Task instructions:
[1] Reproduce the passage from "March 14, 2016" to "it much thought?" in the article on psychology and Christian students.
[2] Render this sentence from the article on psychology and Christian students in Spanish: "Most colleges (including Christian colleges) require students to at least take an introductory psychology class."
[3] Extend the article on psychology and Christian students beyond its final sentence.

Text shown:
Whatever you think about psychology, the time to deal with it is now.

March 14, 2016

Whatever you think about psychology and its effect on Christian students, the time to deal with it is now.

Do you think the study of psychology is tantamount to declaring the Bible inadequate? Do you believe that God created psychology when He created Mankind in His own image? Have you ever given it much thought?

Some Christians think that psychology is an important discipline, that it is consistent with a Christian worldview, and that it is an acceptable field of study and career choice. Other Christians see psychology as an idolatrous and ungodly rival religion. Some Christians think that God created psychology when He created Mankind. Others describe psychology as psychobabble, psycho-heresy, and the most deadly form of modernism to ever confront the Church.

Whatever you think about psychology, the time to deal with it is now because many Christian students go to college to become psychologists, counselors, or social workers. Most colleges (including Christian colleges) require students to at least take an introductory psychology class. Although there are many Christian professors, psychology departments are home to some of the more anti-Christian intellectuals on college campuses. In fact, psychology professors tend to have high levels of agnosticism and atheism and may attack the Christian worldview as unscientific, irrational, prudish, exploitative, controlling, inhibitive, oppressive, and naïve. Many psychology professors also believe that Christianity is incompatible with sound mental health, that it contributes to human suffering, and that the intelligent believer will eventually abandon their faith.

Recorded information:
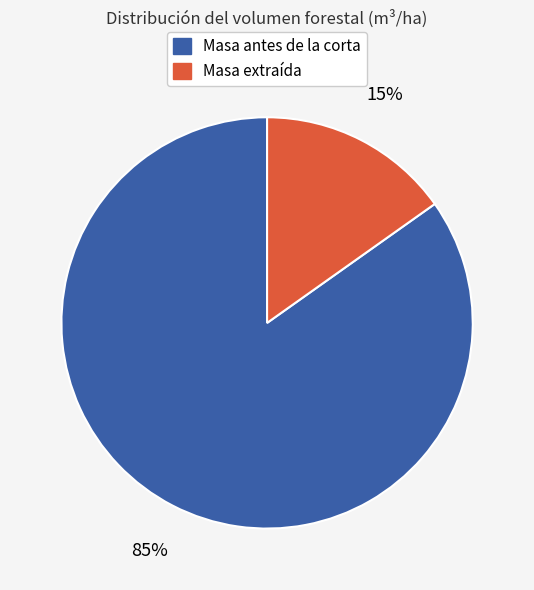

Which has a higher value, Masa antes de la corta or Masa extraída?

Masa antes de la corta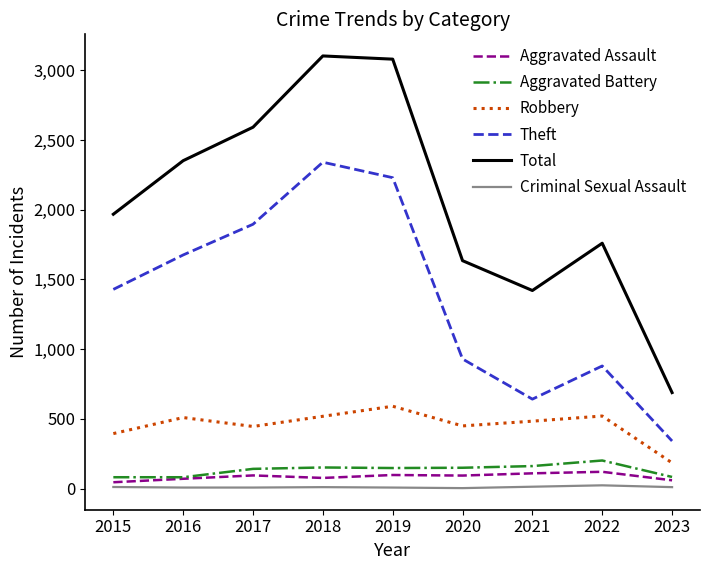

True or false: Robbery has a value of 185 at 2023.

True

Results of the tasks:
[1]
March 14, 2016

Whatever you think about psychology and its effect on Christian students, the time to deal with it is now.

Do you think the study of psychology is tantamount to declaring the Bible inadequate? Do you believe that God created psychology when He created Mankind in His own image? Have you ever given it much thought?

[2] La mayoría de las universidades (incluidas las universidades cristianas) exigen que los estudiantes tomen al menos una clase introductoria de psicología.

[3]
The material taught in any introductory psychology course will challenge a student’s beliefs. Christian students are not usually well-prepared to recognize and refute modern psychology’s core philosophical assumptions: naturalism, behaviorism, humanism, evolutionism, empiricism, moral relativism, and reductionism. Those core assumptions are embedded, sometimes very subtly, in modern psychology’s theories and schools of thought, and they are presented under the banner of “science.” Assumptions that are wholly inconsistent with a Christian worldview are thoroughly embedded in most psychology courses, even at some Christian colleges. Students need to recognize and be able to refute the anti-Christian and anti-scientific philosophies embedded in modern psychology. Failure to recognize those assumptions may lead Christian students to inadvertently compromise their Christian worldview.

If it is true that many Christian students walk away from their faith after the first year of college, and if that has anything to do with the teaching in college, it may be, at least in part, because of the subtle worldview challenges embedded in psychological theories. By simply being forewarned and prepared in advance, students are better able to resist believing false assumptions.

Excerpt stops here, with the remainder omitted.